Die Punkte werden über das gesamte Versicherungsleben zusammengerechnet. Dabei können nicht nur Beschäftigungszeiten eine Rolle spielen. Je nach persönlicher Situation können beispielsweise auch Kindererziehung, die Pflege von Angehörigen oder bestimmte Zeiten mit Sozialleistungen das Rentenkonto beeinflussen.
Wie Rentenpunkte aus deinem Einkommen berechnet werden
Die Berechnung eines Rentenpunkts folgt einer vergleichsweise einfachen Formel. Dein rentenversicherungspflichtiges Bruttoeinkommen eines Kalenderjahres wird durch das für dieses Jahr geltende Durchschnittsentgelt der gesetzlichen Rentenversicherung geteilt.

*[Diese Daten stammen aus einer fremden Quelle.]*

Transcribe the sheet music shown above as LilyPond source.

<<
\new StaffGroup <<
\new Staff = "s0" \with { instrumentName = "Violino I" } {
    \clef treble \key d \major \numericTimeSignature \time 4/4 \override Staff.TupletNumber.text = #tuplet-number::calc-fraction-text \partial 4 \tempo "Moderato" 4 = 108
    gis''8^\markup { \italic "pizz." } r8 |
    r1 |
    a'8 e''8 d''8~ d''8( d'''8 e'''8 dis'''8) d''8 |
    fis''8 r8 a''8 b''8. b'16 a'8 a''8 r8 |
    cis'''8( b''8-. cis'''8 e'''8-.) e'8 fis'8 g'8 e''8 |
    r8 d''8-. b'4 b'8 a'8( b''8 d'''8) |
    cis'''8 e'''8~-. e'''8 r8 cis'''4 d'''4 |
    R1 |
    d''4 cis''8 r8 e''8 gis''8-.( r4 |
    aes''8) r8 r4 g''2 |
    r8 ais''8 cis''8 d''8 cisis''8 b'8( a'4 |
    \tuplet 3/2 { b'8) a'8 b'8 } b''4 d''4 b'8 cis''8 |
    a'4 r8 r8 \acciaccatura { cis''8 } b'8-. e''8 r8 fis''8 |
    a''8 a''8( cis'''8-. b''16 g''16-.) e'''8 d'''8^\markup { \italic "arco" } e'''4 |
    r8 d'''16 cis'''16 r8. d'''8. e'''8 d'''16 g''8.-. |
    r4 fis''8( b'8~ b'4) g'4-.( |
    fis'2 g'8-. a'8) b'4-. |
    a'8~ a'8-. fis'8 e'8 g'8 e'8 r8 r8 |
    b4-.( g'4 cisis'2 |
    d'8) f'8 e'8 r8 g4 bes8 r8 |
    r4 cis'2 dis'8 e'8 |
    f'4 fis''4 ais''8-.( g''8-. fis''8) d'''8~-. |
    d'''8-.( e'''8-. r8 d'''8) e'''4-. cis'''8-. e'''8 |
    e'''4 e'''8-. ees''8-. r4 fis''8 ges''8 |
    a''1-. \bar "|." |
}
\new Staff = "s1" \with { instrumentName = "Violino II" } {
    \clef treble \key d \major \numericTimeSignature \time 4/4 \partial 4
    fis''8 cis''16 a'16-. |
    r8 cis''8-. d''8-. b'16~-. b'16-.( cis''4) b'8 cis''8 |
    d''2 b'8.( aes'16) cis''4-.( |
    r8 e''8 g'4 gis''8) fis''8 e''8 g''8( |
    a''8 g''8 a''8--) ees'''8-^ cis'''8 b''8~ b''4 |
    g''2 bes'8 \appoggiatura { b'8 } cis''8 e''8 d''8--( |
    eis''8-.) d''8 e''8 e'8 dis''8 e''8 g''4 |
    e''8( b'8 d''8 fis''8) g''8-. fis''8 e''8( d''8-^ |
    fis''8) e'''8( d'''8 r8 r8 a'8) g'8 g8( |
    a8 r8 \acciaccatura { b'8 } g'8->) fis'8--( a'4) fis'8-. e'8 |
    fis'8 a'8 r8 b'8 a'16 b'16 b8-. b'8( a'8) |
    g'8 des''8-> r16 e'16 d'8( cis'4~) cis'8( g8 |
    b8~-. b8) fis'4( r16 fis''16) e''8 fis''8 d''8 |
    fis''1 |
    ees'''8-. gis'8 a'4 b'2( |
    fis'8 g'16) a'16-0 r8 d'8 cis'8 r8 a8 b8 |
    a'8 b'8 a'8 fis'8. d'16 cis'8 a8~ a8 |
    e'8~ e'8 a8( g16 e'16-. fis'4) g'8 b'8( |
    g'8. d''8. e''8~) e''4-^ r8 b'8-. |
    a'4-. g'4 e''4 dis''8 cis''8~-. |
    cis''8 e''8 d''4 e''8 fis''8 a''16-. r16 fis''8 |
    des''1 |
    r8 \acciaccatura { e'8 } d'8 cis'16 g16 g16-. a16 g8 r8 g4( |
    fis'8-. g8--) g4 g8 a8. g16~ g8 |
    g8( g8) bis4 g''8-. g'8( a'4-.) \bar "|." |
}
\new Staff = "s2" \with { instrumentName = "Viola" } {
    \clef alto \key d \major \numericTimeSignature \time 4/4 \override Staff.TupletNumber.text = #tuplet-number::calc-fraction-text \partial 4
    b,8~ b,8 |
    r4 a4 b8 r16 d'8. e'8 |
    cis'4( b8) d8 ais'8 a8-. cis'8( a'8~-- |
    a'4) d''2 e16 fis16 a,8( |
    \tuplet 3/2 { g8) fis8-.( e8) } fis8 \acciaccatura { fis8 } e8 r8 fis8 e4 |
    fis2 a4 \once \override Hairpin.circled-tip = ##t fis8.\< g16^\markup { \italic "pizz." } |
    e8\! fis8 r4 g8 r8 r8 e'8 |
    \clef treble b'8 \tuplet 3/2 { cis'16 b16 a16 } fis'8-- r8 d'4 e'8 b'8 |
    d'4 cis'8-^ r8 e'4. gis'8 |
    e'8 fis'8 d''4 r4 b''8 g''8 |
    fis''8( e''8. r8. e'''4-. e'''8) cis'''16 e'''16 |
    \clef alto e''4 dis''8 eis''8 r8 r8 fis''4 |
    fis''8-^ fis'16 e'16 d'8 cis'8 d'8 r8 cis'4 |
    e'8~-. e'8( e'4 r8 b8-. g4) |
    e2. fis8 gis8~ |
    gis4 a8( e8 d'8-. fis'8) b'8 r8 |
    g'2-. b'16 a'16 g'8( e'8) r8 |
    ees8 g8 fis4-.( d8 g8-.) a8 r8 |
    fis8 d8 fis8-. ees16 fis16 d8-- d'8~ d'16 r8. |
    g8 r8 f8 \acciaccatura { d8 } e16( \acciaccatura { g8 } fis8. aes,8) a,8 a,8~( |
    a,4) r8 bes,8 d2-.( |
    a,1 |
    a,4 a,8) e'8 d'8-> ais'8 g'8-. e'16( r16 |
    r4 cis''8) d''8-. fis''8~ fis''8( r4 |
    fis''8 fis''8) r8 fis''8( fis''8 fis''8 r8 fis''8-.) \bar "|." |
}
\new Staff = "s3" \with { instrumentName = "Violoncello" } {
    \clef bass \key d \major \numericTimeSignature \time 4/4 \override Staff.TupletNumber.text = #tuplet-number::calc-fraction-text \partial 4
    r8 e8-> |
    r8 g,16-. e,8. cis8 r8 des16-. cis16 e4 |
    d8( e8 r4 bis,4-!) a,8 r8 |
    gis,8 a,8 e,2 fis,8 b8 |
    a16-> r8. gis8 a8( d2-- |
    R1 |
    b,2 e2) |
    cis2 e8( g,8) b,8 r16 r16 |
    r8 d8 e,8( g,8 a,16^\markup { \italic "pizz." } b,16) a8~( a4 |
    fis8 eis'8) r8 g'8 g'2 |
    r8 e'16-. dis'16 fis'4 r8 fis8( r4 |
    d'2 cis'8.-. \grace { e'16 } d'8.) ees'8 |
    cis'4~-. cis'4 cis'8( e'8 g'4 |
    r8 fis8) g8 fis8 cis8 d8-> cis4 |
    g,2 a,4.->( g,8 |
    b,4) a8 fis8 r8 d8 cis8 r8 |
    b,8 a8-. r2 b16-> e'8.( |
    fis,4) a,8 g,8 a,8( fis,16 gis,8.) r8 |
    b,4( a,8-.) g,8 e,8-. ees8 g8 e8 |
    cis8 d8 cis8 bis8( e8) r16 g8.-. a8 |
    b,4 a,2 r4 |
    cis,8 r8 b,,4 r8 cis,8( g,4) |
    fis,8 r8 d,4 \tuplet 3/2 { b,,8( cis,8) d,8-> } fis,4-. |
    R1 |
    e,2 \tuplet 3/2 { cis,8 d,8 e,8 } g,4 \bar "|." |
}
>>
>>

Die grundlegende Rechnung lautet:
Persönliches versichertes Jahreseinkommen ÷ Durchschnittsentgelt = Rentenpunkte des Jahres
Für das Jahr 2026 beträgt das vorläufige Durchschnittsentgelt 51.944 Euro. Wer im Jahr 2026 genau diesen rentenversicherungspflichtigen Bruttobetrag verdient, erhält für dieses Jahr ungefähr 1,0 Entgeltpunkte.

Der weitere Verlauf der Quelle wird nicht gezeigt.